[Collected data]
········

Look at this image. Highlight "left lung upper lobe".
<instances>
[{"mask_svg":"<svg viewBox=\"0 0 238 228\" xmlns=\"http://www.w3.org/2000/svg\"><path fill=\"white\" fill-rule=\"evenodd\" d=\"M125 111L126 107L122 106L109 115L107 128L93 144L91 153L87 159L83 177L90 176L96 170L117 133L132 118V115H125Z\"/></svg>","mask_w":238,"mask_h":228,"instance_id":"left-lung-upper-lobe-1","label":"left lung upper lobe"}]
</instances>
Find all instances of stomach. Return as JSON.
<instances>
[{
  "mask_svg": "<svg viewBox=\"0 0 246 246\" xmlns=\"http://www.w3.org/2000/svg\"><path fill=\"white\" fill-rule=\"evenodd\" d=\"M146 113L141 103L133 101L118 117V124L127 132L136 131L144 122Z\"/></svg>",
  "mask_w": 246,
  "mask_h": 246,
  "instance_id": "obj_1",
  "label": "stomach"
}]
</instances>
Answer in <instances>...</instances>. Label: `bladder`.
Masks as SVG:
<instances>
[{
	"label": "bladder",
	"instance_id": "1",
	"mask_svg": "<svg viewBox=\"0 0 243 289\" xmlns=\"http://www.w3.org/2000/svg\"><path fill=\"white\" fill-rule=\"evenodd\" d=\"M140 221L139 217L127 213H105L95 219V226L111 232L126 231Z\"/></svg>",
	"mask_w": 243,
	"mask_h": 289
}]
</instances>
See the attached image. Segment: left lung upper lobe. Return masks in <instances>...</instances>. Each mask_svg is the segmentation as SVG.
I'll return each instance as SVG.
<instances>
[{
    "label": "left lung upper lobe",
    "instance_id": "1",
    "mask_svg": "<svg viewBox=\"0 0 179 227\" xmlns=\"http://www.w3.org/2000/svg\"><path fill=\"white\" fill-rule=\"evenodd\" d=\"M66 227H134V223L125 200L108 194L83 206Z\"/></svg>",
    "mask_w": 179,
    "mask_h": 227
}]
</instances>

········

_Your task_.
Update the stretch from the line containing "Answer in <instances>...</instances>." through the end of the entries by replacing "attached" with "provided", leaving everything else unchanged, and return only those lines.

_Output for this exercise_.
Answer in <instances>...</instances>. Label: `bladder`.
Masks as SVG:
<instances>
[{
	"label": "bladder",
	"instance_id": "1",
	"mask_svg": "<svg viewBox=\"0 0 243 289\" xmlns=\"http://www.w3.org/2000/svg\"><path fill=\"white\" fill-rule=\"evenodd\" d=\"M140 221L139 217L127 213H105L95 219V226L111 232L126 231Z\"/></svg>",
	"mask_w": 243,
	"mask_h": 289
}]
</instances>
See the provided image. Segment: left lung upper lobe. Return masks in <instances>...</instances>. Each mask_svg is the segmentation as SVG.
I'll return each instance as SVG.
<instances>
[{
    "label": "left lung upper lobe",
    "instance_id": "1",
    "mask_svg": "<svg viewBox=\"0 0 179 227\" xmlns=\"http://www.w3.org/2000/svg\"><path fill=\"white\" fill-rule=\"evenodd\" d=\"M66 227H134V223L125 200L108 194L83 206Z\"/></svg>",
    "mask_w": 179,
    "mask_h": 227
}]
</instances>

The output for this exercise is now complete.